The Google Apps Script measures the processing time of different parts using console.time and console.timeEnd. The log data shows the execution time of different labels, indicating that label2 took 1001ms, label3 took 1511ms, and label1 took 2515ms. The script measures the time of each iteration in the loop using label4_i, but these measurements are not useful for identifying performance issues since each iteration has different sleep durations. The script unnecessarily measures the time of label4a within the loop, which is not a meaningful measurement for overall performance. The script could be improved by focusing on measuring the time of relevant sections and removing redundant measurements.
When the evaluation is generated from sampleFunction2
, please modify const functionName = "sampleFunction1";
to const functionName = "sampleFunction2";
. By this, the following result is obtained.
The Google Apps Script has a performance issue.
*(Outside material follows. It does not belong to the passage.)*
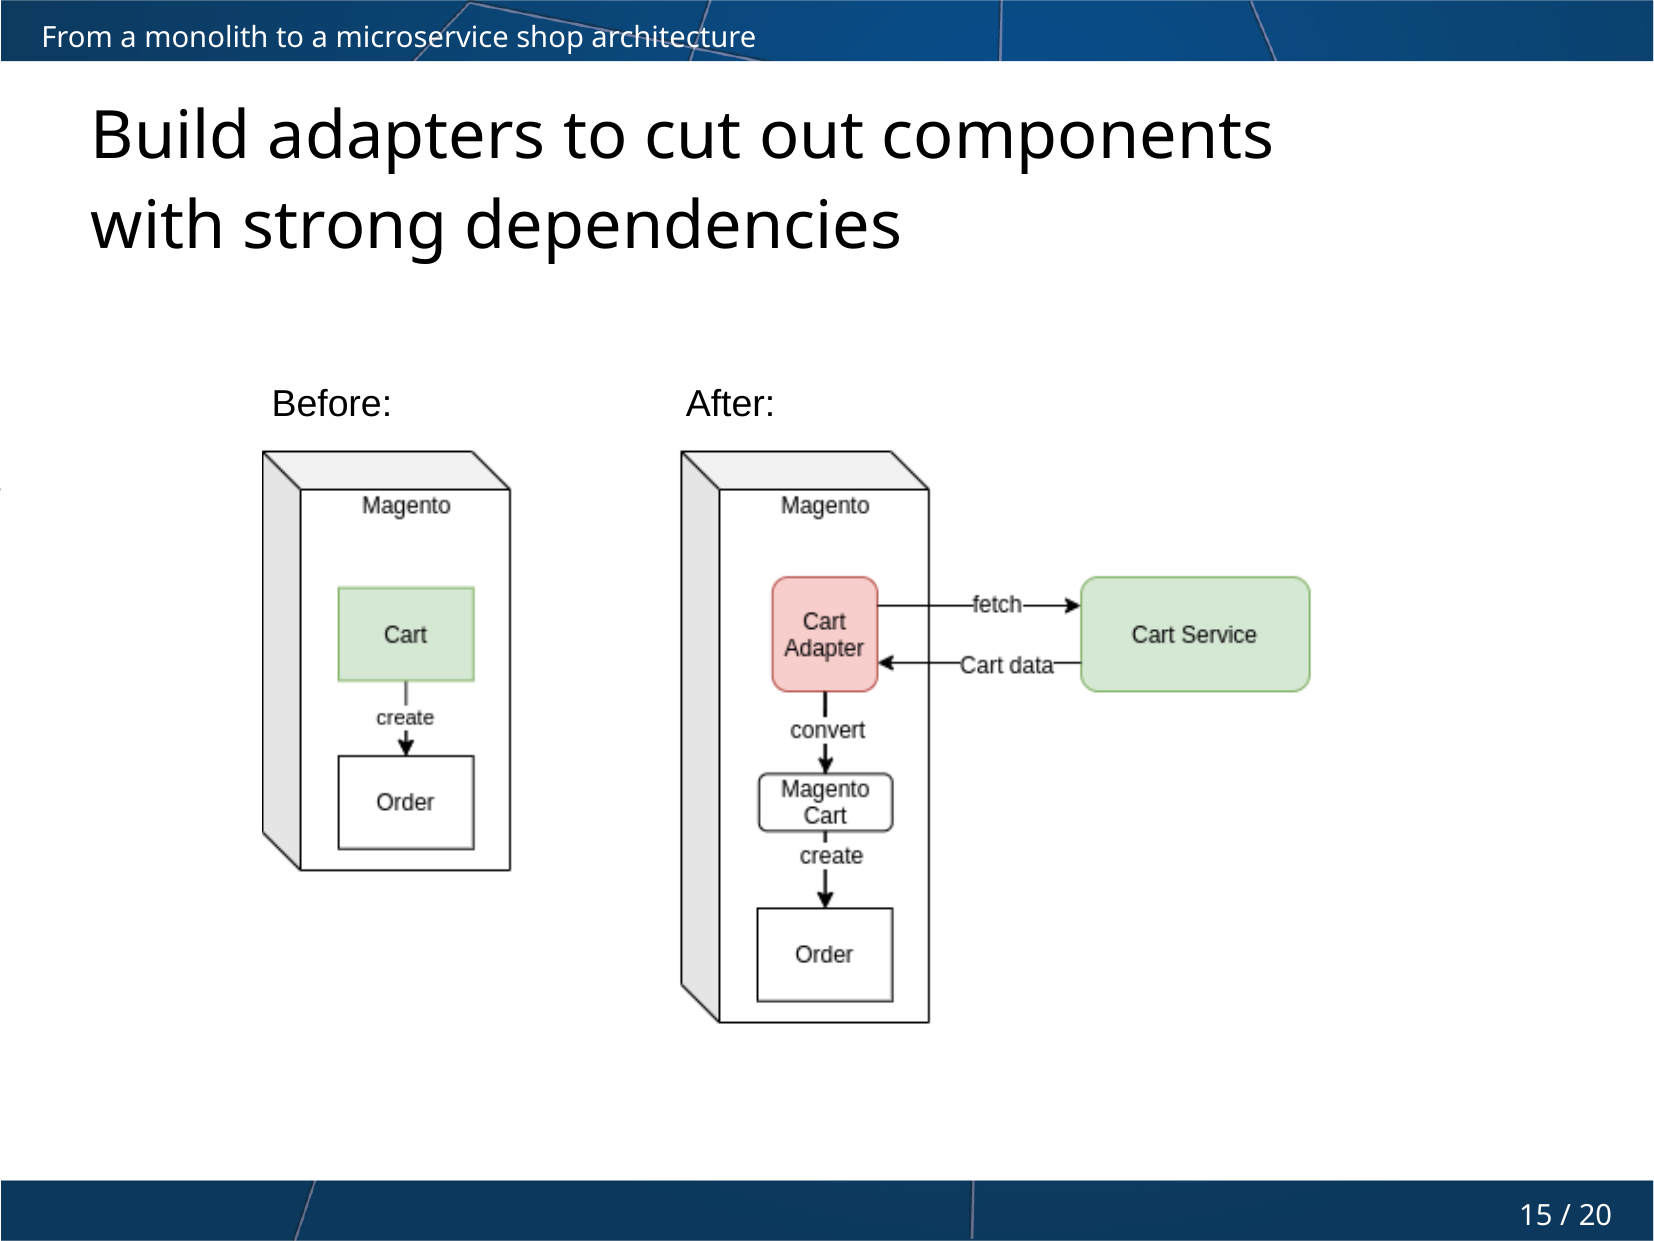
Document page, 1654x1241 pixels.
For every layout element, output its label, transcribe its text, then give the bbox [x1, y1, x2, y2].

The script takes a significant amount of time to execute due to the long sleep durations and the nested loop. Specifically, the sleep duration in the loop increases with each iteration, leading to an extended execution time. The script also exceeds the maximum execution time. The script can be improved by reducing the sleep duration, restructuring the loop, or using asynchronous functions.
Here, when the line of Export the result by summarizing the generated description within 100 words without a markdown.
is removed from generateEvaluation_
, the detailed evaluation will be generated.
This report outlines a method for exporting logs from Google Apps Script projects to GCP for analysis using the Cloud Logging API. This approach overcomes limitations of in-script logging methods by enabling retrieval of logs after script execution, regardless of success or failure.
Key steps involve:
- Linking a Google Apps Script project to a GCP project.
- Employing the Apps Script API to retrieve a list of currently running processes.
- Leveraging the Cloud Logging API to retrieve logs for the specific function execution based on start and end times.
Sample scripts are provided to demonstrate retrieving logs and parsing them to analyze script process costs. Additionally, a script is included to generate an evaluation of the script using the Gemini API and the retrieved logs.